On the other hand, a good number of those functionally deaf recording engineers have managed to record some amazing music over the years. Knowing your limitations and compensating for them intelligently, along with possessing musical knowledge and technical skills, will carry you a long way. When I first sat down with my new toy, the company ABX tester, I discovered a lot of painful things about myself. Listening through high-end headphones, to studio monitors, to audiophile speakers, and decent home stereo speakers, I first discovered an old bias of mine—bipolar output transistors vs FET transistors—was an illusion, in my case. For years I had been convinced that I could clearly hear the difference between bipolar and FET output components and my ABX tester proved that was bullshit. Next, I experimented with slew-limiting, another characteristic I was certain made a big difference. In my case and many other listening test subjects, I learned that a slew of over 4V/μS was reasonably clearly “superior” to a slew under 1V/μS.  Going for higher slew improvements didn’t seem to produce an audible advantage. Harmonic distortion turned out to be considerably less apparent than I’d expected, too. In fact, lots of professionals failed to detect clipping distortion until it exceeded 0.5% and as much as 2%. Put a low-pass filter on the clipping and detection got even worse.

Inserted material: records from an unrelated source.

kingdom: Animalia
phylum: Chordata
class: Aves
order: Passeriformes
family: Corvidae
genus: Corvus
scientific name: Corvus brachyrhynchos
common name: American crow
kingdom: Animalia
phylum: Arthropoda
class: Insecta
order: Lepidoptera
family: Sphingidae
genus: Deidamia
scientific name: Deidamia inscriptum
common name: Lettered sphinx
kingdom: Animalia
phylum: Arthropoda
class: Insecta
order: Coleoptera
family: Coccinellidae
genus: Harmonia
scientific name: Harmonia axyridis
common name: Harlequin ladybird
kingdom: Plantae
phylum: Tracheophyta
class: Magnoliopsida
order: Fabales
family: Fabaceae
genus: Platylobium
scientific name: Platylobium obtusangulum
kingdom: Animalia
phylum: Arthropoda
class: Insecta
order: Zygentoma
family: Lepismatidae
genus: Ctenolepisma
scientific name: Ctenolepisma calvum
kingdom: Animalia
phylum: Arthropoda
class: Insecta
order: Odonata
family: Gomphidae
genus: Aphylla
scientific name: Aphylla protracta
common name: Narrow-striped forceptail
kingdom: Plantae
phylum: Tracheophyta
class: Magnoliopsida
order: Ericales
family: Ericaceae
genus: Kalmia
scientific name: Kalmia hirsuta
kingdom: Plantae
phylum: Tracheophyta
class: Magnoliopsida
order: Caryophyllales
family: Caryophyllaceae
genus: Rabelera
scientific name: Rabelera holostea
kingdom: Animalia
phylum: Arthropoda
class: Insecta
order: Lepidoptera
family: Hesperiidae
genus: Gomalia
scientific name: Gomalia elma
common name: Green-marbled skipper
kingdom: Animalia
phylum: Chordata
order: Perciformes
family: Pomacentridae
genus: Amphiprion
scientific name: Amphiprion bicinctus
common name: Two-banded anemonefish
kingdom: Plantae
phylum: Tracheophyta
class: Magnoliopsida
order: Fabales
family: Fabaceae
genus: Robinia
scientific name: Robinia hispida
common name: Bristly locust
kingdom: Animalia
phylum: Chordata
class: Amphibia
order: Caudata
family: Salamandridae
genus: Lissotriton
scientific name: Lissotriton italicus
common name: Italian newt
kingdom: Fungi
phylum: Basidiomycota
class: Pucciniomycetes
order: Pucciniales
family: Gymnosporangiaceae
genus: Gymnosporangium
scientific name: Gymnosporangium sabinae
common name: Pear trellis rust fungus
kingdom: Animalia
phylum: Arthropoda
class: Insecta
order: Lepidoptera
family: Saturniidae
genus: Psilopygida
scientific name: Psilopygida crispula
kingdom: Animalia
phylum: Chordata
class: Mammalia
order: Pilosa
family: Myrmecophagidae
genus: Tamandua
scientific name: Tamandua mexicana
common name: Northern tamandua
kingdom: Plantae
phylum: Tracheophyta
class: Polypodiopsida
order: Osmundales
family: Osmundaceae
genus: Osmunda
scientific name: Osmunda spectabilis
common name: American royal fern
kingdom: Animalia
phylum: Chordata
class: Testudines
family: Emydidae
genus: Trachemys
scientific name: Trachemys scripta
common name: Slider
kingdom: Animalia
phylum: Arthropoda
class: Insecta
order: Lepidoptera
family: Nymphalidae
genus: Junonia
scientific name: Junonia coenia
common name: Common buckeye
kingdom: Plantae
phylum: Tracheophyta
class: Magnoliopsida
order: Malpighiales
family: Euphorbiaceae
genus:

It has been 20-some years since I played with an ABX box and I’m sure my 66-year-old ears are considerably less discerning than my 30-year-old ears. Time is not kind to the hearing mechanism. However, when I hear young or old people make ridiculous claims about the difference in cable “sounds” or insisting on having some over-priced preamp coupled with an even more overpriced microphone before recording pop “music” is possible, I instantly blow off that person’s opinion as bullshit. I’m not buying any of it.

A couple of years ago, a friend (Aaron Hodgson) and I built an ABX test box to use with our school’s AES chapter and various equipment experiments at the school. Since I retired last fall, I am not in a position to be part of that testing, but Aaron is “ready and willing” to let anyone who is interested test their hearing at the school or locally. We went to the same extremes with this tester that I’d used on the original ABX box in the 80’s, including using the same mercury-wetted relay. If you really want to know if you can hear the difference between a Presonus preamp and a Great River (or any other brand), this is your chance.

My good friend, Rob Schlette, wrote an article about digital ABX self-testing for the Pro Audio Files, “Audio Perception and ABX Testing.” Not only does he provide readers with links for ABX software and some history, Rob has written an excellent step-by-step testing procedure that should produce consistent results and provide the testee with a lot to consider. At the digital signal level, there are several ABX test programs you can play with for free. Try more than one to be sure your results are consistent.

On the other hand, if you don’t want to know what you can’t hear, you’re not alone. My experience demonstrated that most “professional audio engineers” were happier not knowing their limitations and became downright hostile when they discovered their golden ears were tin. If that’s you, have fun blowing your money on overpriced gear and get used to knowing that the music you play and record will be something different than your illusions.